AhlulBayt News Agency

source : punchng
Monday

15 June 2009

7:30:00 PM
136409

Niger to license religious preachers

The Niger State Government has banned religious gatherings outside churches and mosques as part of its efforts to regulate the preaching of clerics.

The government said on Thursday that it had stepped up measures aimed at preventing a repeat of the ethno-religious crises that occurred in Jos, Plateau State and Bauchi State where hundreds of lives were lost and properties worth billions of naira were destroyed.

Niger State Solicitor-General/Permanent Secretary, Ministry of Justice, Alhaji Ndagi Usman Wali, disclosed this while briefing journalists in Minna on the measures adopted by the state government to ensure peaceful co-existence of all citizens in the state.  

“Consequently, all preachers/religious bodies are to be licensed as a way of controlling the messages that can create divisive tendencies and to ensure that only people who have the prerequisite requirements are allowed to speak in churches and mosques in the state.

“To avoid what has happened in Jos, Plateau and similar killings we are hearing in Bauchi State, we have decided to license all preachers while all religious gatherings outside mosques and churches without police permit can no longer be tolerated in all parts of the state,” Wali said.

The solicitor-general said that security agents had been made to be on the alert in the state as part of strategies adopted by the state government to nip in the bud any move by any persons or groups to cause trouble in Niger State.

According to Wali, the government took the decision to regulate religious activities in the state, not with the intent of overriding the rights of adherents of the different religions, but in the overall best interest of the state.

“We have had cases whereby people who are not well grounded on religious issues mount the rostrum to preach.

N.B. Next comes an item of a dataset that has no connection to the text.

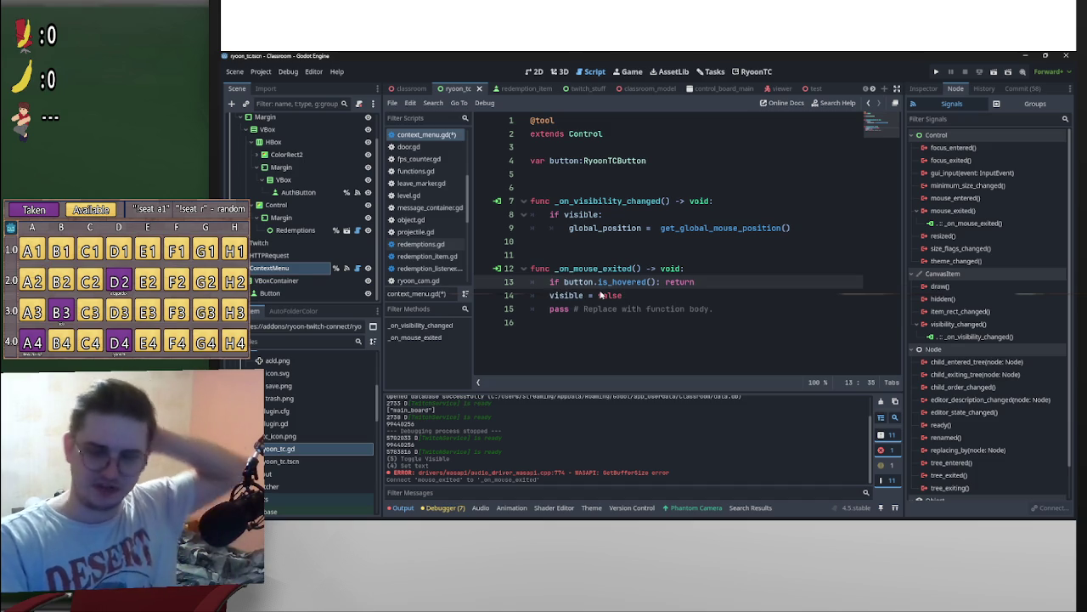
mouse_move(608, 286)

“In order to avoid inciting utterances that could ignite religious unrest, we have to apply some proactive measures to check the trend 

“Government is not against preaching by any religious body; in-fact as a government we also listen to preaching and try to adjust if we are doing anything wrong unknowingly and such issues are brought to our knowledge through preaching, but we are also under obligation to ensure that whatever preaching we do does not go beyond what could guarantee peaceful co-existence of all in Niger State,” Wali added.